Réponse à la lettre du président Emmanuel Macron

Réponse à la lettre du président Emmanuel Macron

« Pour moi, il n’y a pas de questions interdites. Nous ne serons pas d’accord sur tout, c’est normal, c’est la démocratie. Mais au moins montrerons-nous que nous sommes un peuple qui n’a pas peur de parler, d’échanger, de débattre. »

Emmanuel Macron, Président de la république, le 13 janvier 2019.

…..

  • Où en sommes-nous ? Depuis deux mois, tous les samedi, des dizaines de milliers de français enfilent un gilet jaune et défilent dans la rue. Ils continueront samedi prochain. Ce mouvement populaire n’a pas de précédent dans l’histoire récente, le soutien qu’il reçoit est massif, les problèmes qu’il pose fondamentaux.  Ce soir, après lecture de cette lettre aux français, nous savons pourtant que ce mouvement finira mal. La raison est simple :

la gravité de ce qui est en train de se passer en France échappe totalement aux dirigeants de ce pays.

 

  • Tous les samedi depuis deux mois, en pleine journée, des centres-villes, des places publiques, des ruelles bondées, des lieux de passage sont aspergés de gaz lacrymogène pendant des heures. Des grenades sont lancées, de violentes détonations retentissent, des groupes de policiers équipés d’armes « semi-létales » arpentent les rues en courant, des cars de CRS se massent ici ou là, bloquent des quartiers entiers. Tout cela au milieu d’une foule hagarde.

 

  • Tous les samedi depuis deux mois, des citoyens français se retrouvent mutilés, gravement blessés dans des ruelles commerçantes transformées en zone de guérillas urbaines. Certains perdent un œil, une main, d’autres auront des séquelles pendant des mois, d’autres encore à vie. Des balafres au visage, des plaies de guerre aux jambes, à la tête. Hier encore, un jeune homme de quinze ans, équipé d’un sac de courses, recevait au visage un tir de flashball. Six heures d’opération, la mâchoire en bouillie, des cicatrices à vie. Au mauvais endroit, au mauvais moment.

Données fournies:
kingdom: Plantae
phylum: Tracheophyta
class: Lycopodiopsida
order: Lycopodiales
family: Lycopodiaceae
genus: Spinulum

* * *

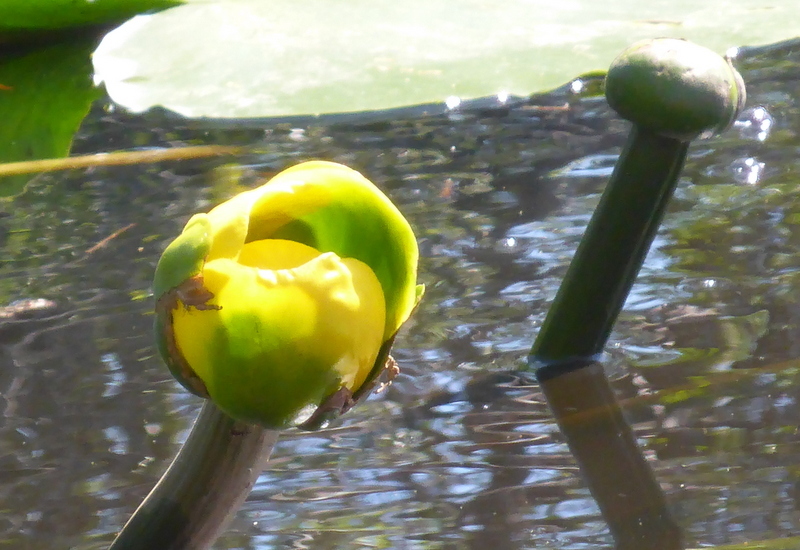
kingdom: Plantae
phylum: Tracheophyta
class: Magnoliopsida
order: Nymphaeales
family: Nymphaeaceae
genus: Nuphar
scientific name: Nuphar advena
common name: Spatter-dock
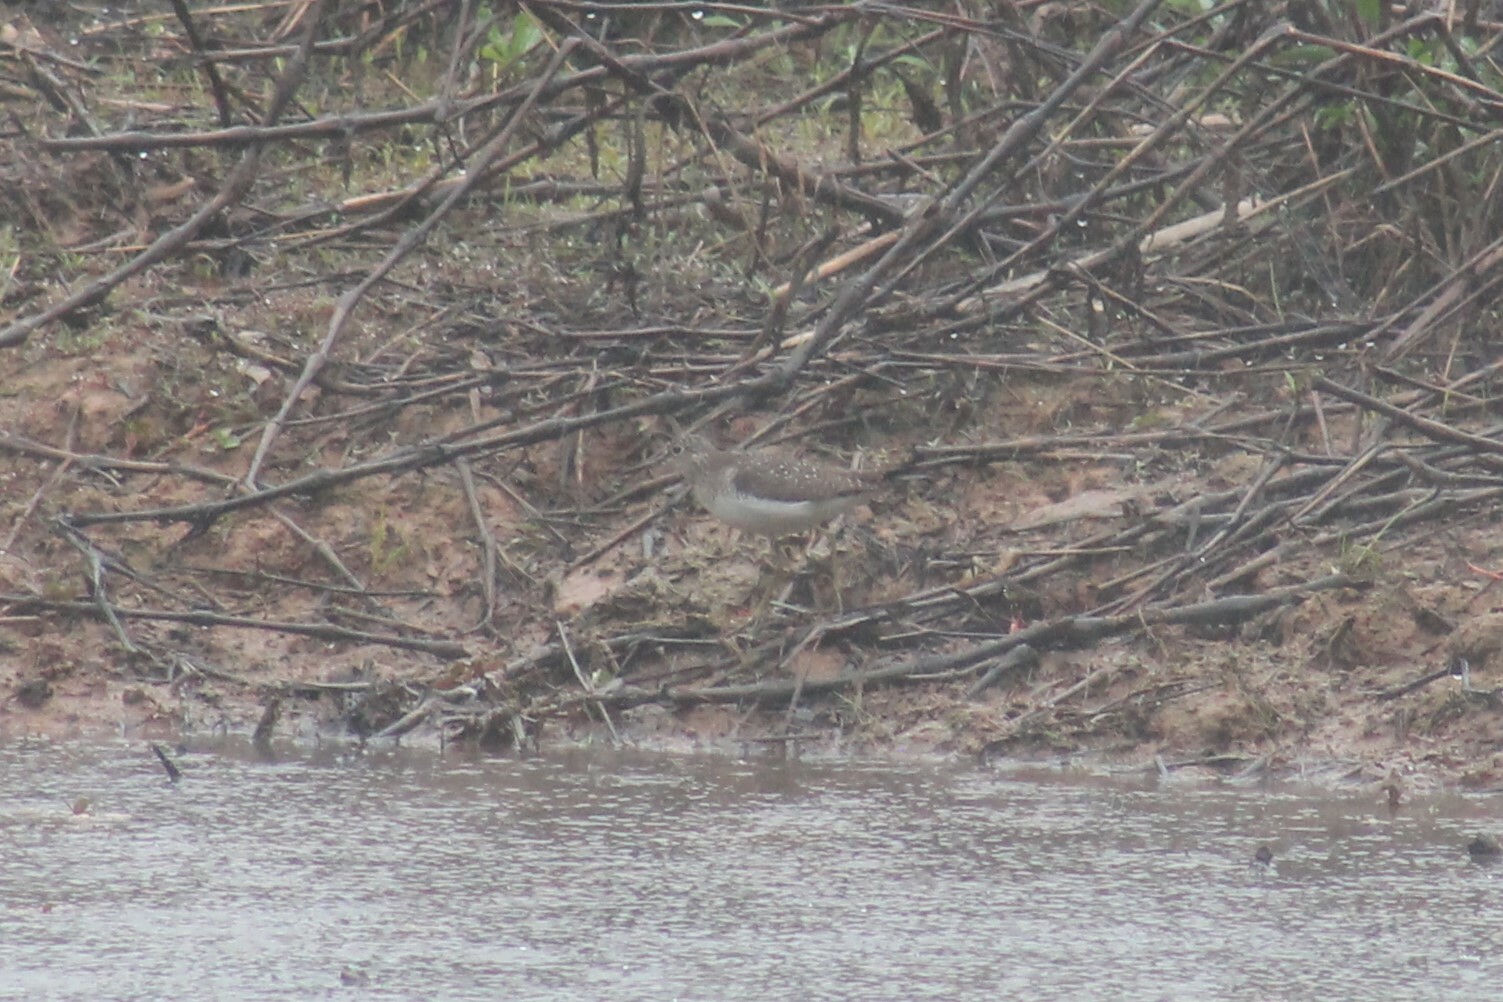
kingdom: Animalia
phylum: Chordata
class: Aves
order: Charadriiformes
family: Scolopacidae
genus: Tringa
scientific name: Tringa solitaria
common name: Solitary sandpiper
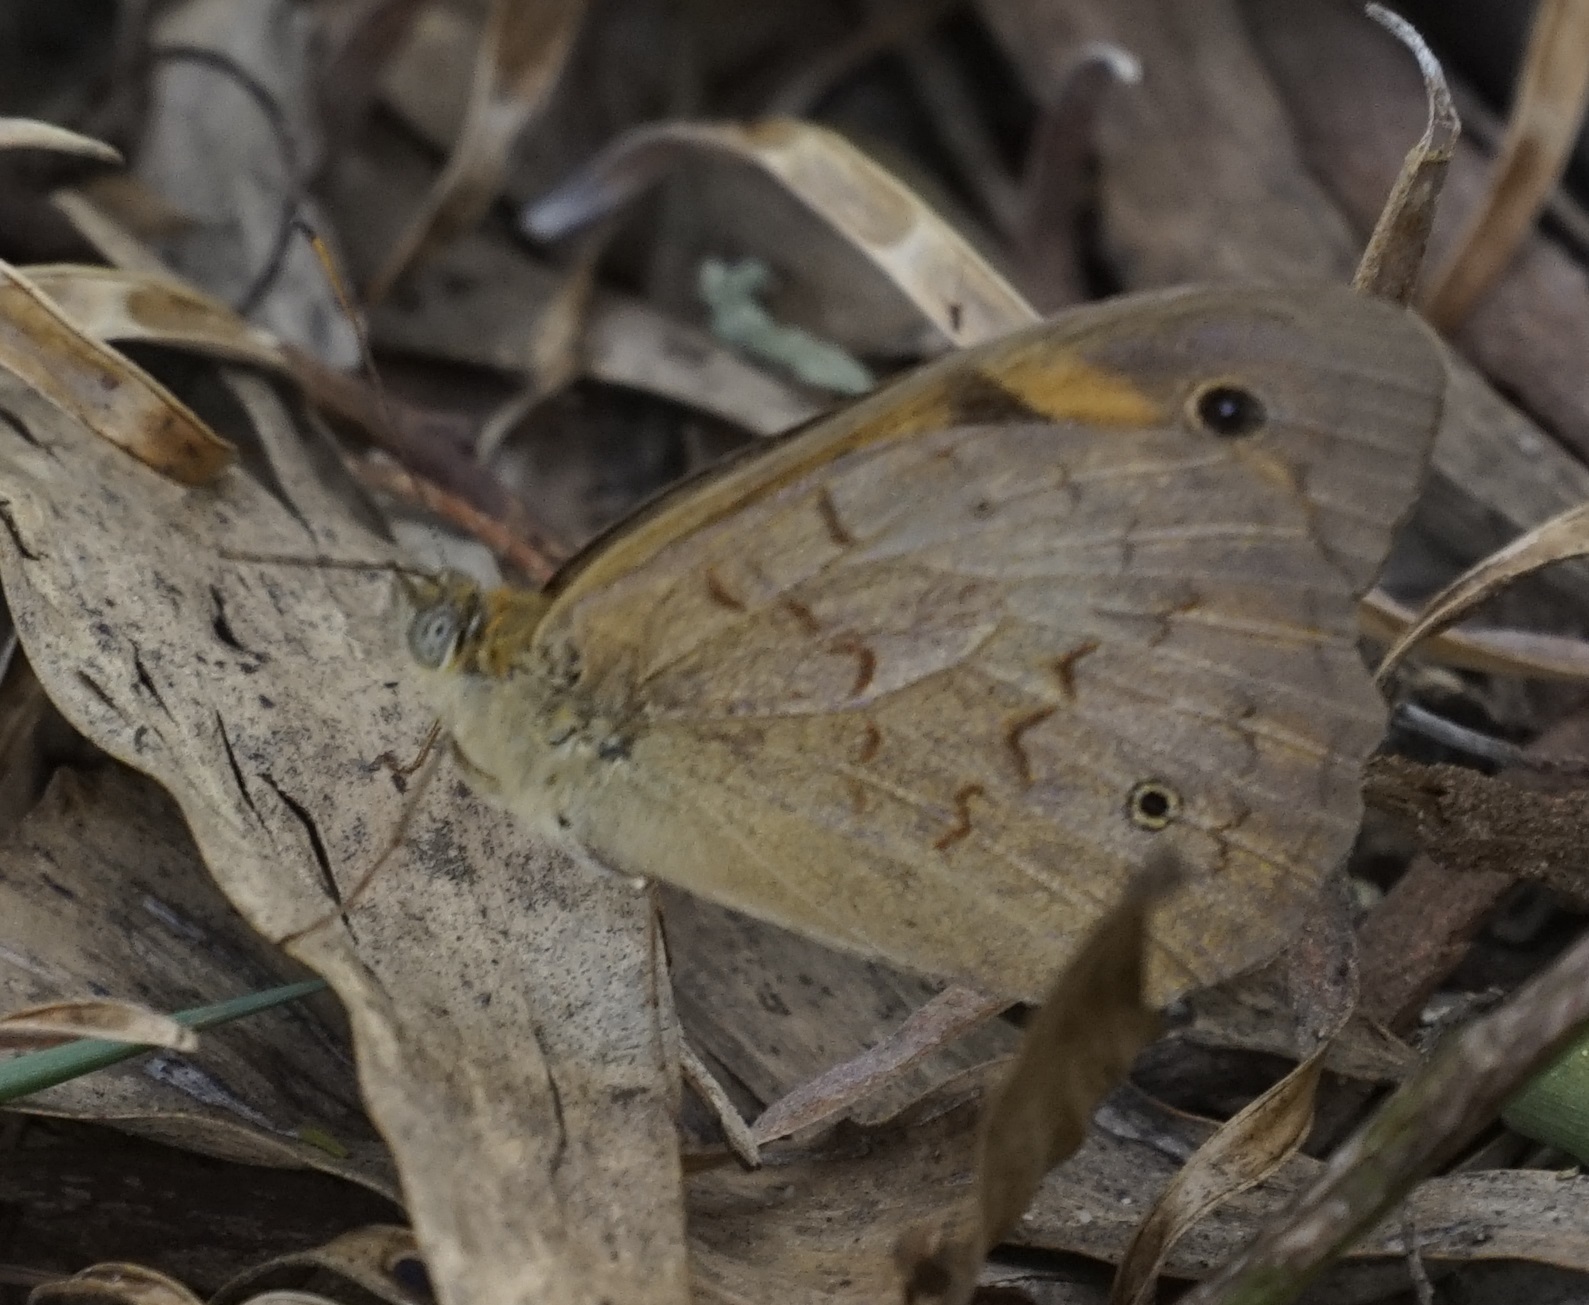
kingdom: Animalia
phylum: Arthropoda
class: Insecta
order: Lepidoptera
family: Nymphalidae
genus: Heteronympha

---

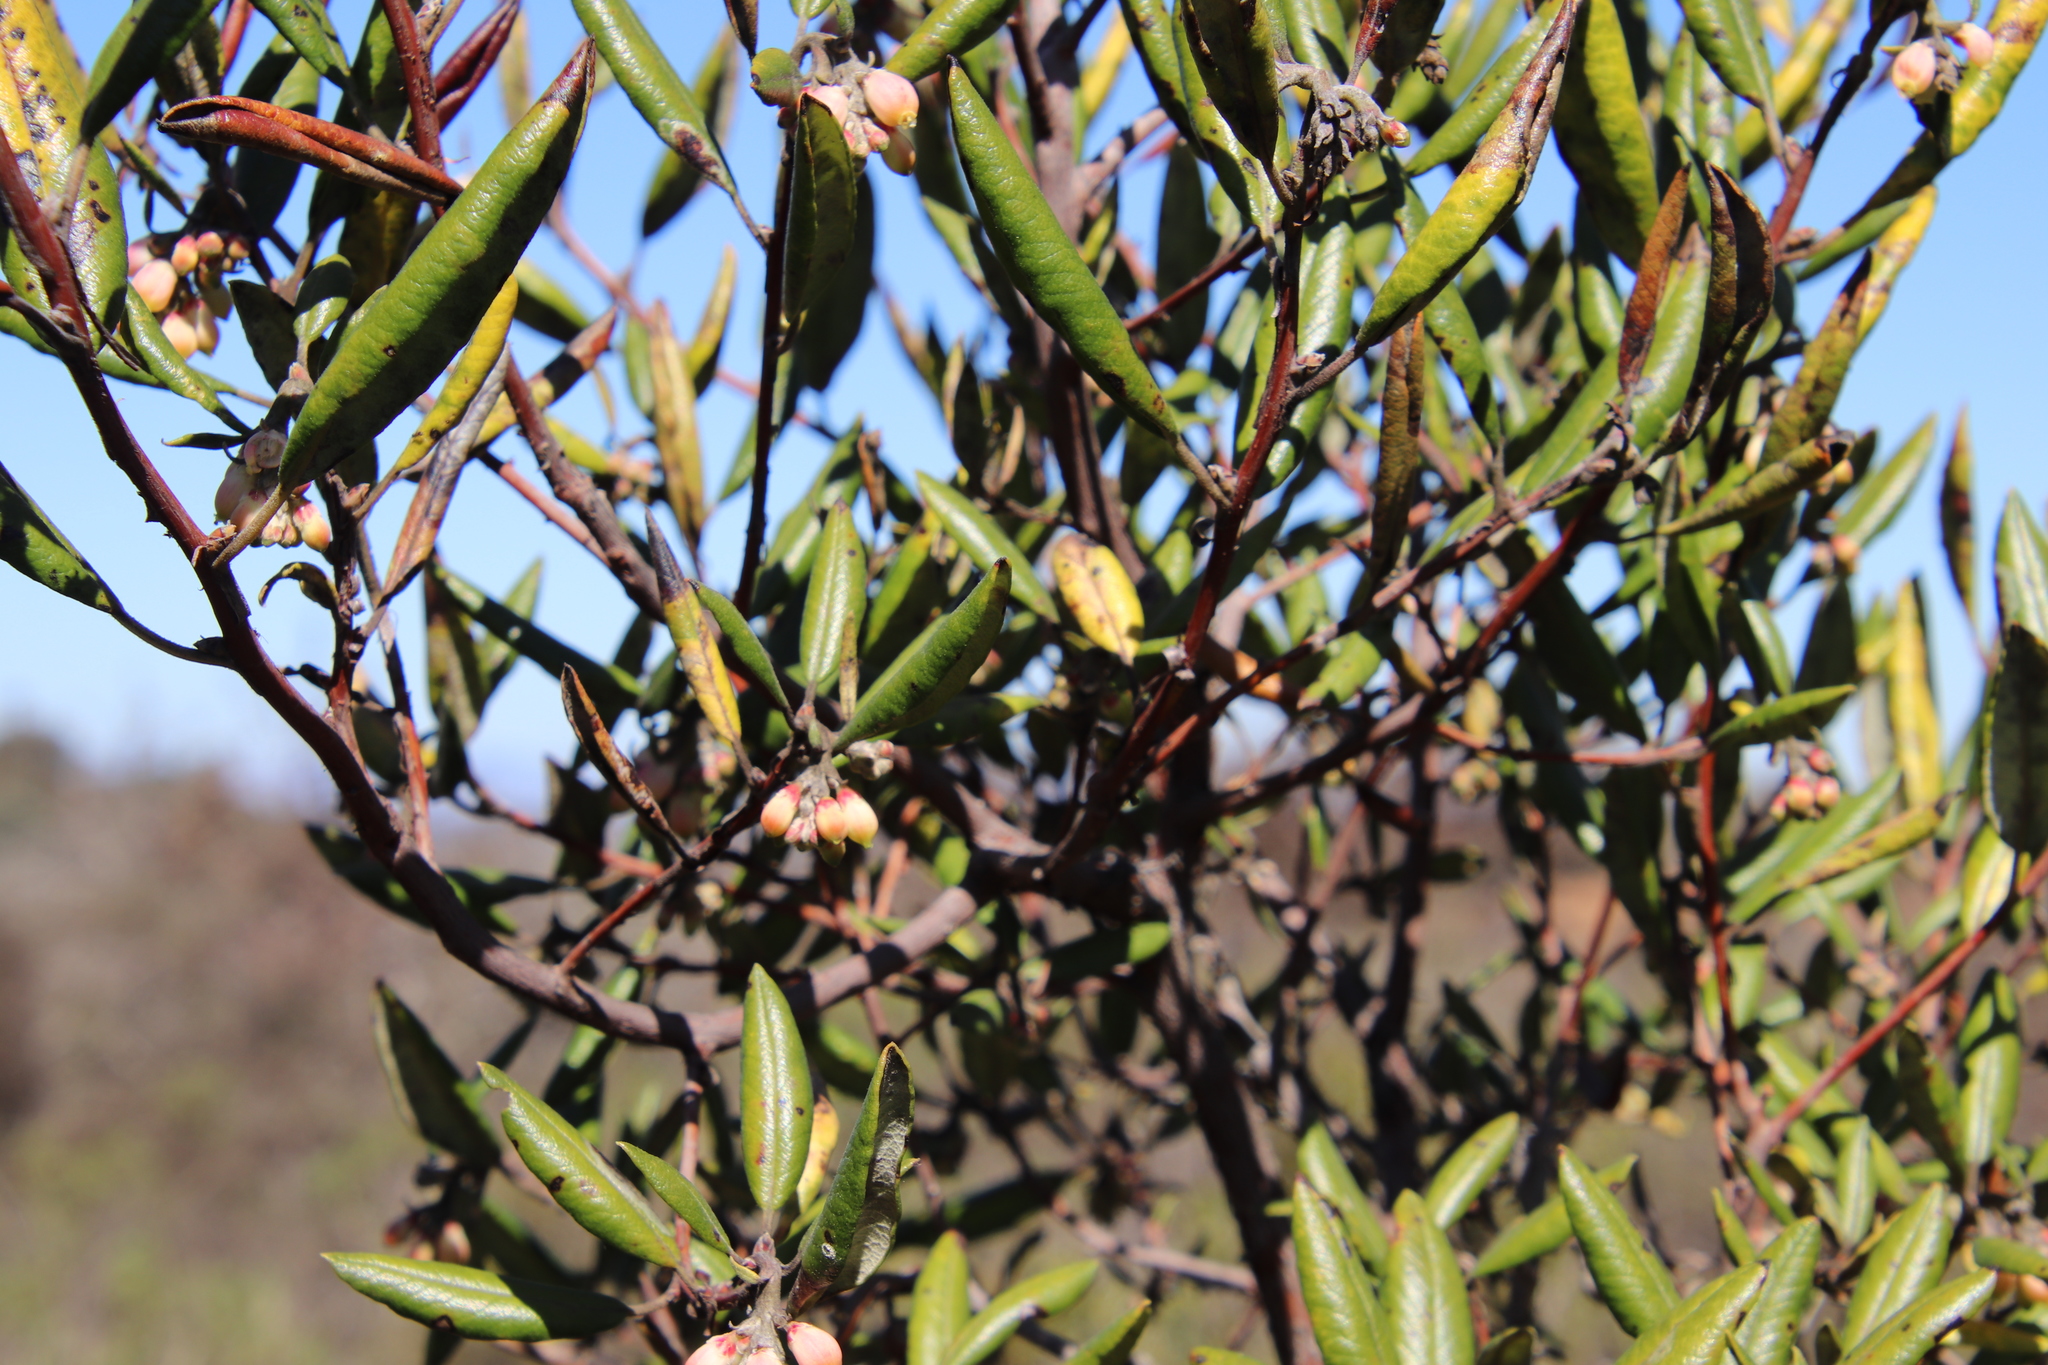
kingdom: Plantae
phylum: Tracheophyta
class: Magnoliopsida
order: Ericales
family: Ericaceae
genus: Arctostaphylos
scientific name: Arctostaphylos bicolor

Consignes:
Réduisez à une liste le paragraphe du texte source qui commence par « Tous les samedi depuis deux mois, en pleine journée », en gardant ses faits principaux. Les données constituent un ensemble distinct du texte source.

Réponse correcte:
- Depuis deux mois, chaque samedi en pleine journée, des centres-villes, des places publiques, des ruelles bondées et des lieux de passage sont aspergés de gaz lacrymogène pendant des heures.
- Des grenades sont lancées et de violentes détonations retentissent.
- Des groupes de policiers équipés d'armes « semi-létales » arpentent les rues en courant.
- Des cars de CRS se massent et bloquent des quartiers entiers.
- Tout cela se déroule au milieu d'une foule hagarde.